Gordon Irving (MEng, University of Strathclyde), London Business School
Gordon is a chartered engineer and member of the IMechE. Prior to starting his MBA Gordon spent eight years working in the energy sector. The first four of these were as a subsea engineer based in Aberdeen where he generated innovative concepts and performed complex analyses on high pressure high temperature (HP/HT) subsea pipeline systems. During this time, he also organised national learning and development events for graduates. Gordon then moved to the Middle East working in project engineering and business development roles. He created process improvement and implementation management systems for the construction of major energy infrastructure and led the growth of the offshore engineering business, securing millions of pounds of new engineering work.
Why did you decide to do an MBA?
It’s a very important question because the MBA is a huge commitment not just in terms of finances but also in terms of time and effort. Despite having had an interesting and challenging career, I was left frustrated witnessing short term thinking and a general lack of vision.
I want to have the ability to make positive changes. However, to do this:
- I need to gain greater business and commercial knowledge
- I need to be viewed as credible for senior leadership roles
- I need to develop the right network and opportunities
I am undertaking the MBA as I believe it is the best way for me to overcome these barriers and push my career in the right direction faster.
What stage in your career were you at when you decided to do the MBA?
Prior to undertaking the MBA, I spent eight years working in the energy sector. I started as a subsea engineer in the UK then moved to the Middle East working in project engineering and business development roles. I was fortunate enough to have worked on projects all over the world, everything from niche innovative subsea designs to managing giant implementation projects in the desert. It was when I started to gain more commercial exposure in the Middle East that I decided it was the right time for me to do an MBA.
How will you use what you learned on your MBA to further your career?
Post-MBA, I aim to build upon my career in the energy sector and become a leader focused on solving critical energy challenges. I am keen to explore alternative ways of meeting energy needs, and I aspire to become a key decision-maker who drives innovation and creates positive long-term impacts. The combination of cutting-edge business insights, a structured leadership development programme, an incredible peer group and the career support and network I will develop will allow me to positively transition my career post-MBA on the path to my long term goal.
What is the most important or surprising thing you have learned from your business school experience?
The huge variety of people I have met from all over the world and just about every sector and function has been fantastic.
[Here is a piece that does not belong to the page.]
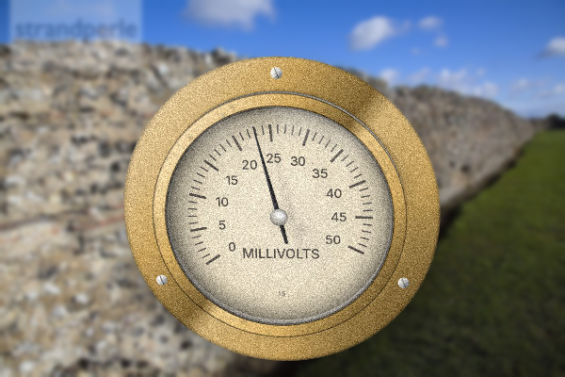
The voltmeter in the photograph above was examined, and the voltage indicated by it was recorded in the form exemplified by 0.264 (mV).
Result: 23 (mV)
It was surprising, but great, to see other people from technical careers. It really affirms that people from engineering and STEM careers, while they may not have a ‘traditional’ business background, do have excellent transferable skills and experiences that are of benefit not only to themselves but also to their fellow students.
What are your expectations of being part of the SMF network after business school?
Having access to the SMFs’ impressive network will be extremely advantageous as I build my career post-MBA. To achieve my long-term goals, I must understand different market drivers and constraints. To date, my career has largely been in the oil and gas industry and joining the SMF network will allow me to engage with a wide variety of UK industry leaders who can offer new perspectives.
I am also looking forward to the opportunity to receive mentoring and career support from the SMF network. To learn directly from such an accomplished group and receive advice at key points in my professional development will be invaluable.
How do you hope to support SMF after you graduate from business school?
The SMF and Royal Academy of Engineering are involved in so many initiatives that help inspire young engineers to develop professionally, I look forward to getting directly involved with as many of these as I can. I have previously mentored graduate engineers, and I am particularly eager to provide improved support as a member of the SMF network and help champion the next generation of engineers.
How was your experience of applying for the scholarship?
The application process for the scholarship has a lot of similarities to the MBA application process. They both require considerable self-reflection and the ability to clearly articulate your motivations and long-term goals. This can be quite challenging but it’s a really important part not only of the application process but also the decision-making process you must go through before you decide to undertake an MBA.
What difference has the scholarship made to you?
This award has given me the freedom to make the most of my MBA. The LBS MBA programme is highly customisable, with multiple exit points and a wide array of electives and international learning opportunities including treks, exchanges and the Global Business Experience. The SMFs’ financial support will allow me to take full advantage of the LBS MBA programme’s flexible structure, thus maximising my opportunities to learn and develop.
What tip would you give to someone seeking financial support to do an MBA?
Make sure you research your options thoroughly. Depending on your circumstances, there may be multiple avenues of funding available to you. It is important that you review all these as early as possible as most will have strict deadlines, and if they include significant funding, they will almost certainly have a very competitive assessment process.